* [COMPITO ASSEGNATO]: Continua il brano sulla Torà e il malato terminale a partire dall'ultima frase riportata.

* [ESTRATTO]:
Alfredo Mordehai Rabello
Possiamo dire che in linea generale la Torà vieta di accelerare, in modo diretto od indiretto, la morte di un malato terminale, colpito da sofferenze. Le fonti ebraiche danno tuttavia la possibilità di rivolgersi a D-o con la preghiera.
Il primo testo rilevante è Talmud Babilonese, Ketubot,104 a:
“È raccontato che il giorno in cui riposò l’anima [= morì] di Rabbì Jehudà [il redattore della Mishnà] i Rabbanim decretarono un digiuno e chiesero pietà [dal Cielo]….
In un primo momento la serva di Rabbì Jehudà [che conosceva bene la Torà e fungeva da infermiera] si associò alla Tefillà dei Rabbanim:
“La serva di Rabbì Jehudà salì sul tetto, [e] disse: i superiori richiedono Rabbi e gli inferiori richiedono Rabbi – Ti sia gradito che gli inferiori pieghino i superiori.”

* [VOCI FORNITE]:
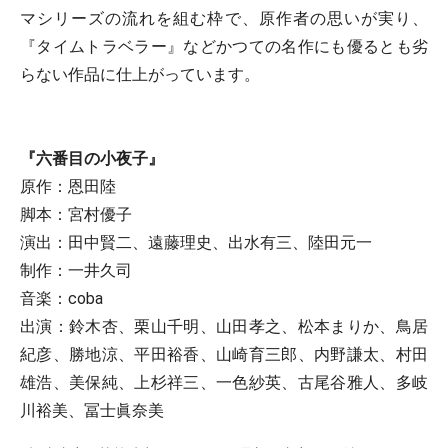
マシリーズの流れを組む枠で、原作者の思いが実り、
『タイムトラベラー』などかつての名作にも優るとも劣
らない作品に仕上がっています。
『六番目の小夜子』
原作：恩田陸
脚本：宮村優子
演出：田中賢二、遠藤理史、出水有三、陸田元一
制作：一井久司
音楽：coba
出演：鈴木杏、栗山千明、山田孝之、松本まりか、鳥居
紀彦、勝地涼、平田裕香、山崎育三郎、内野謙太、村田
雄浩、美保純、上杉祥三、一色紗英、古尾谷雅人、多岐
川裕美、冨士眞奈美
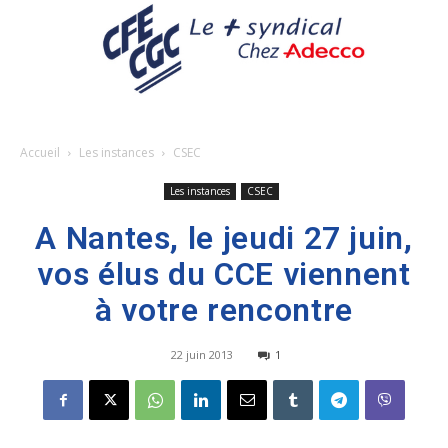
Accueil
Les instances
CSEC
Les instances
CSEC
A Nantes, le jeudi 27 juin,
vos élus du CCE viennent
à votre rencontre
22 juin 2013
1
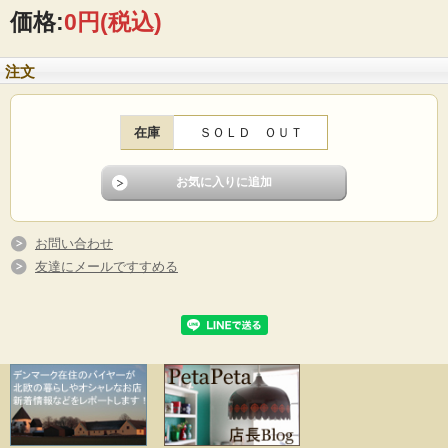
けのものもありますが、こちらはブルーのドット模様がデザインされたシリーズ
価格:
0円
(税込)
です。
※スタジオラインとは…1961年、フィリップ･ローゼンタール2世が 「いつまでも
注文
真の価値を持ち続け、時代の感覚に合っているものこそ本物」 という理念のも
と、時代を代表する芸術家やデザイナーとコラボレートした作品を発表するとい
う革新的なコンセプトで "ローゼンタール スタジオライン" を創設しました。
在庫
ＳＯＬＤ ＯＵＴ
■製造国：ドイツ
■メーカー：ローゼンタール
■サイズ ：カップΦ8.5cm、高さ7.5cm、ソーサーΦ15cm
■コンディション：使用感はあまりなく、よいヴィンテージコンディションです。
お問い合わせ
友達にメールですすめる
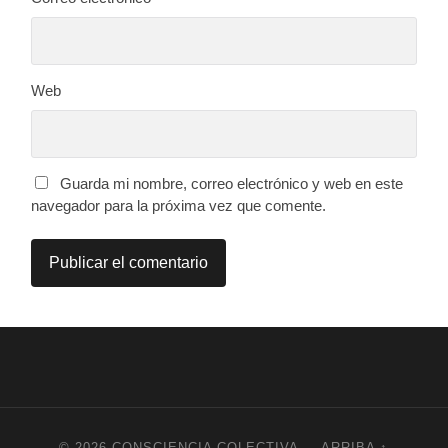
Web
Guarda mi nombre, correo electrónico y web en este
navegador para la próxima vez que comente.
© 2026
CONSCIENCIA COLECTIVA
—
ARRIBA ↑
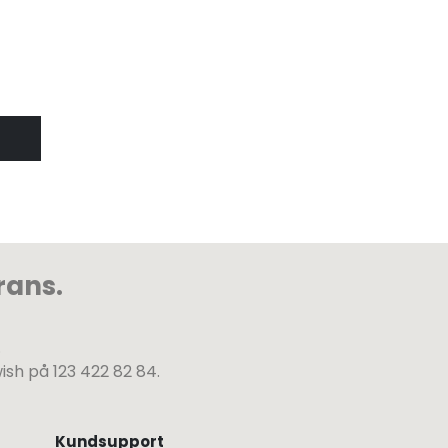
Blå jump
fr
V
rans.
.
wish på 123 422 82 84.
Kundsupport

* [PROBLEMA RISOLTO]:
Spiega il Maarsha [Rabbì Shmuel Eideles. 1555 Krakow, Polonia – 1631 Austria ] che i superiori rappresentano l’anima mentre gli inferiori il corpo.
In un secondo momento pero`, la serva, colpita dalle enormi sofferenze causate a Rabbi dalla malattia intestinale di cui soffriva, cercando di fare smettere per un momento la Tefilla` dei Rabbini con uno stratagemma, pregò che fosse gradito al Signore che i superiori pieghino gli inferiori; la sua preghiera fu esaudita e Rabbi morì. [Si veda Rav Shelomo Goren, Torat Harefuà, Gerusalemme, 2001, p. 49 (in ebraico)].
Scrive a tal proposito Rabbenu Nissim Gherondi (il Ran, XIV secolo): “mi sembra che questa sia l’intenzione del Talmud, talvolta dobbiamo chiedere pietà per il malato che muoia, come quando l’ammalato soffre parecchio e non può vivere, come e` riportato a proposito di Rabbi”. Il Ran ritiene quindi che avesse ragione la serva di Rabbi Jehuda hanassi` e non gli altri Saggi e si puo` arrivare alla conclusione che la halacha` ribadisce il divieto di agire per sollevare il malato con azioni che ne affrettino la morte, mentre sara` azione meritevole pregare per lui che possa avere una agonia breve.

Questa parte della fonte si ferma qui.